The next Saturday afternoon Lewis came driving along Spook's Lane in an antiquated buggy behind a still more antiquated mare.

"I'm going out to Glencove to take little Teddy Armstrong his picture, Miss Shirley. If my dashing turn-out doesn't give you heart-failure I'd like to have you come, too. I don't think any of the wheels will fall off."

"Where on earth did you pick up that relic, Lewis?" demanded Rebecca Dew.

"Don't poke fun at my gallant steed, Miss Dew. Have some respect for age. Mr. Bender lent me both mare and buggy on condition I'd do an errand for him along the Dawlish Road. I hadn't time to walk out to Glencove today and back."

"Time!" said Rebecca Dew. "I could walk there and back myself faster than that animal."

"And carry a bag of potatoes back for Mr. Bender? You wonderful woman!"

Rebecca Dew's red cheeks grew even redder.

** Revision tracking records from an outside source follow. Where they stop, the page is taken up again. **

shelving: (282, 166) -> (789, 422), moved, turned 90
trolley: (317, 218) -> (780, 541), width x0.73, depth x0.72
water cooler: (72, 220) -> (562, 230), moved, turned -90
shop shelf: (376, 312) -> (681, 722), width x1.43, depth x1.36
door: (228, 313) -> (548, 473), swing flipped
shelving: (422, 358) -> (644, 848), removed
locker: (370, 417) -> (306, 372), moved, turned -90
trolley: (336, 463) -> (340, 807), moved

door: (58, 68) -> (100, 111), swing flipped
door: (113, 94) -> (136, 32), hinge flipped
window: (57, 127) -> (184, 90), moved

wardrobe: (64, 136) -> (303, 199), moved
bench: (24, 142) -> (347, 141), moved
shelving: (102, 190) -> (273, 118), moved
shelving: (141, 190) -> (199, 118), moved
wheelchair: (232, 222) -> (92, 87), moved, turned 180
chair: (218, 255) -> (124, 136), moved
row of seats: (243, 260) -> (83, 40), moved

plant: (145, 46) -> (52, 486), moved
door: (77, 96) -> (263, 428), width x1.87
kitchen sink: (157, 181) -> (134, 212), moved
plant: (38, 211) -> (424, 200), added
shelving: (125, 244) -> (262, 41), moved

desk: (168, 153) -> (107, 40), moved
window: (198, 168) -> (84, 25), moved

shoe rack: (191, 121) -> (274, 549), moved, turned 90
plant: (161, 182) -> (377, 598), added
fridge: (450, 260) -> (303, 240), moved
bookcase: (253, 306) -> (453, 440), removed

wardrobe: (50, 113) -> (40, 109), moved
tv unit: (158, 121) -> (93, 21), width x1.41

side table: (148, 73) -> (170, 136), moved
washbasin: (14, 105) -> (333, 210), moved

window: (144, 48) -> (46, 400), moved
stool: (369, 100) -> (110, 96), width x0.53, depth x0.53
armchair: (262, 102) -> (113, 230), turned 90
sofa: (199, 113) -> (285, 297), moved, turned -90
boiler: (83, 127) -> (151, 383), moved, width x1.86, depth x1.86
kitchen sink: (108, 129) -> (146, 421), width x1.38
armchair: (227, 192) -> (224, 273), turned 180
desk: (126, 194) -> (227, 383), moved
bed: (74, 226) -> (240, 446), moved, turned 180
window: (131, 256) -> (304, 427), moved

"It ain't nice to make fun of your elders," she said rebukingly. Then, by way of coals of fire . . . "Could you do with a few doughnuts afore you start out?"

The white mare, however, developed surprising powers of locomotion when they were once more out in the open. Anne giggled to herself as they jogged along the road. What would Mrs. Gardiner or even Aunt Jamesina say if they could see her now? Well, she didn't care. It was a wonderful day for a drive through a land that was keeping its old lovely ritual of autumn, and Lewis was a good companion. Lewis would attain his ambitions. Nobody else of her acquaintance, she reflected, would dream of asking her to go driving in the Bender buggy behind the Bender mare. But it never occurred to Lewis that there was anything odd about it. What difference how you traveled as long as you got there? The calm rims of the upland hills were as blue, the roads as red, the maples as gorgeous, no matter what vehicle you rode in. Lewis was a philosopher and cared as little what people might say as he did when some of the High School pupils called him "Sissy" because he did housework for his board. Let them call! Some day the laugh would be on the other side. His pockets might be empty but his head wasn't. Meanwhile the afternoon was an idyl and they were going to see the Little Fellow again. They told Mr. Bender's brother-in-law about their errand when he put the bag of potatoes in the back of the buggy.